As expected, this year's WWDC was all about the software, and certainly there was plenty to talk about on that front, what with the unveiling of of iOS 7 and OS X Mavericks. We did get a little bit to whet the appetite of hardware lovers, however -- mainly a sneak peak of the cool new cylindrical Mac Pro and a refresh to Apple's popular MacBook Air line. We managed to snag a few pictures of the forthcoming tiny desktop workstation, and now we've got our hot little hands on the new ultraportable. From an aesthetic standpoint, there's not too much to write home about -- nothing, really. This is the same Air you know and, possibly, love. It's tapered thin, brushed aluminum shell, with all those standard ports (original Thunderbolt, included). And the display, while sharp, is no Retina -- you'll have to keep waiting on that front.

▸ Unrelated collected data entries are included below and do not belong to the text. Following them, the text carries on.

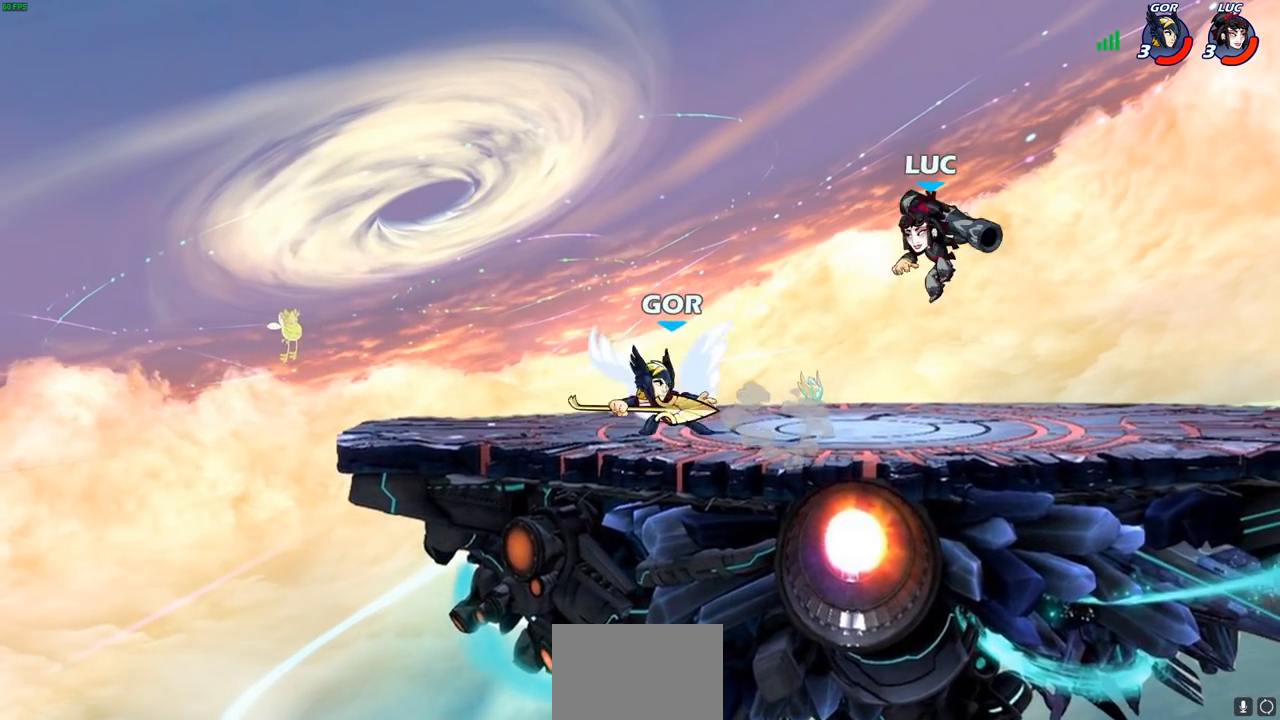
{"buttons": [], "left_stick": "center", "right_stick": "center", "events": [[17, "CIRCLE", "down"], [100, "CIRCLE", "up"], [100, "R2", "up"], [117, "left_stick", "center"]]}
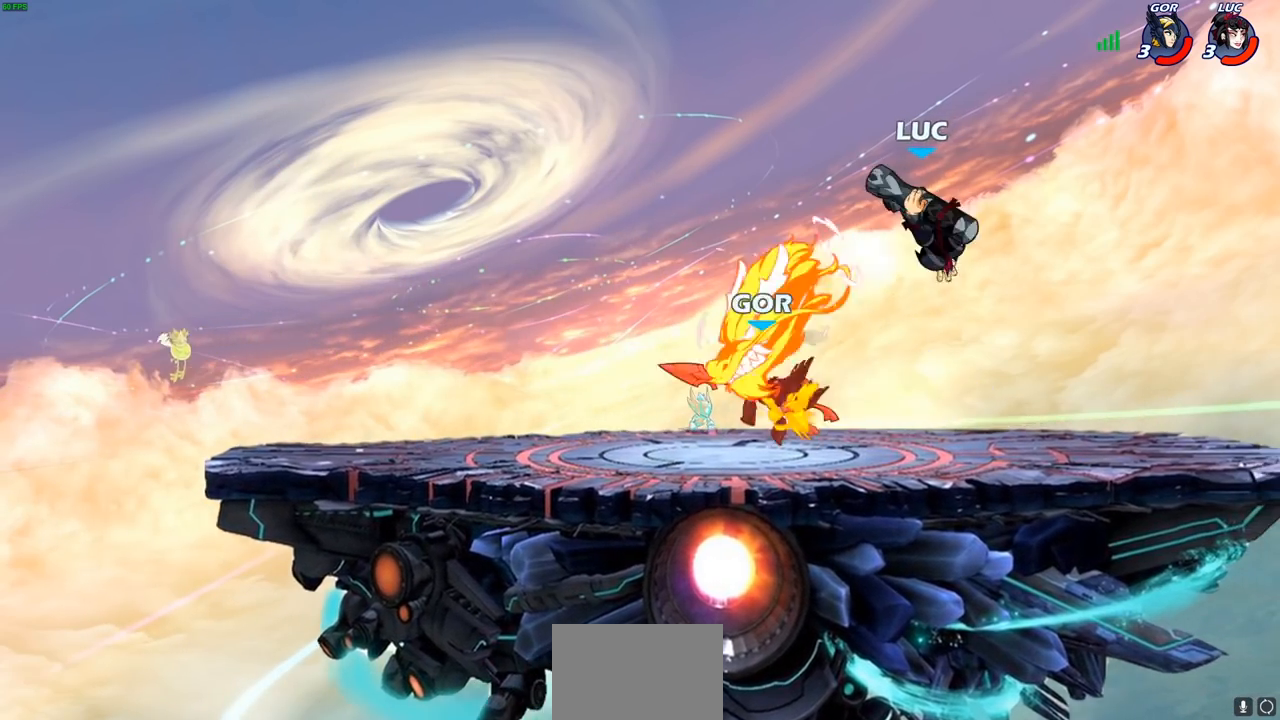
{"buttons": ["R2"], "left_stick": "left", "right_stick": "center", "events": [[283, "left_stick", "left"], [450, "R2", "down"]]}
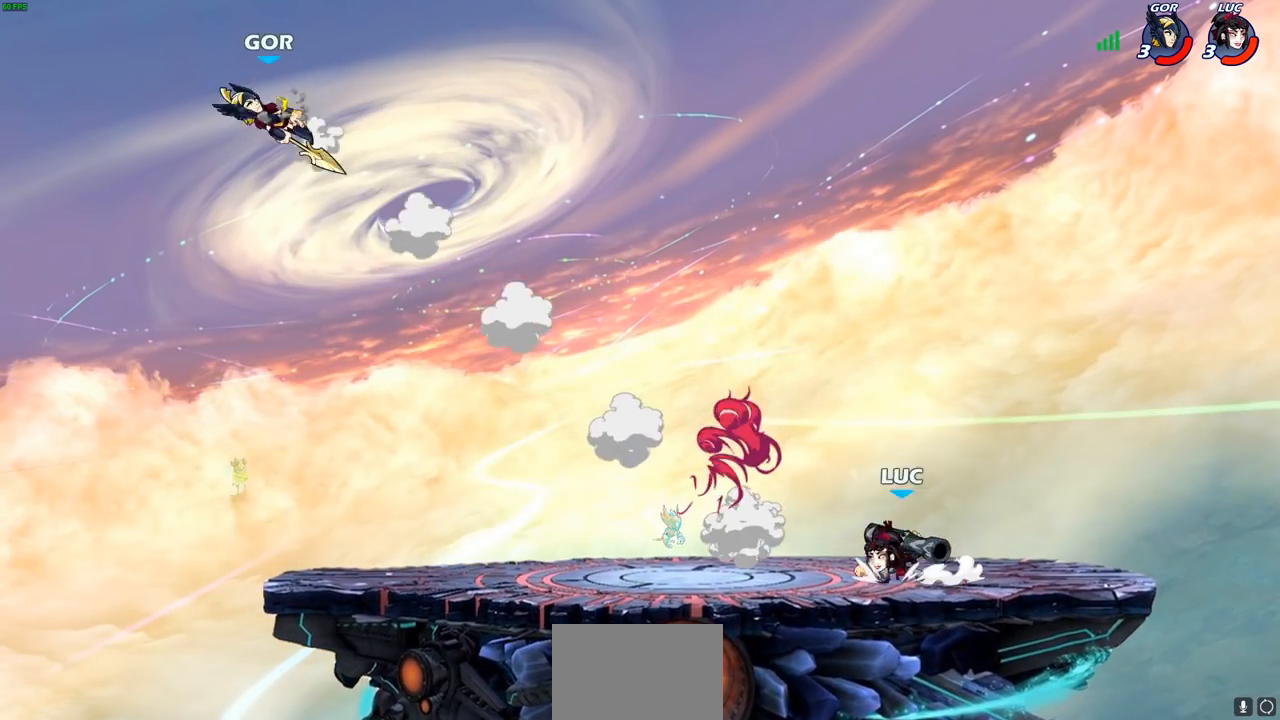
{"buttons": ["CROSS"], "left_stick": "up-right", "right_stick": "center", "events": [[183, "R2", "up"], [467, "CROSS", "down"], [483, "left_stick", "up-right"]]}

Odds are Apple opted not to swap in the higher-res screen in order to not sacrifice the laptop's battery life -- and certainly the company's got some bragging rights on that front, with a reported bump from five to nine hours on the 11-inch and from seven to 12 on the 13-inch. We'll be reporting back on that fact in the near future -- once we have a good half a day to try it out. That bump comes thanks to new innards -- specifically the inclusion of those new Haswell chips. Apple has also promised that the new CPU has given the systems a nice pep in their performance step, as well. We ran the Air through some benchmarks to see if it's all it's cracked up to be. Check those out after the break.%Gallery-190948%

There's definitely some good news on the Blackmagic Disk Speed Test front. We clocked 433.4 MB/s on the write speed for the test -- an excellent number, though not unheard of. Better yet is the read speed -- the plucky little ultraportable got a 725.4 MB/s. That is, indeed, almost twice the speed of the current 15-inch MacBook Pro with Retina. Curiously, though, we saw a dip in our Geekbench and Xbench numbers -- we're still trying to get to the bottom of that, but it's certainly possible that those apps might not be quite up to speed for the new hardware. We'll investigate and report back in a full review to come.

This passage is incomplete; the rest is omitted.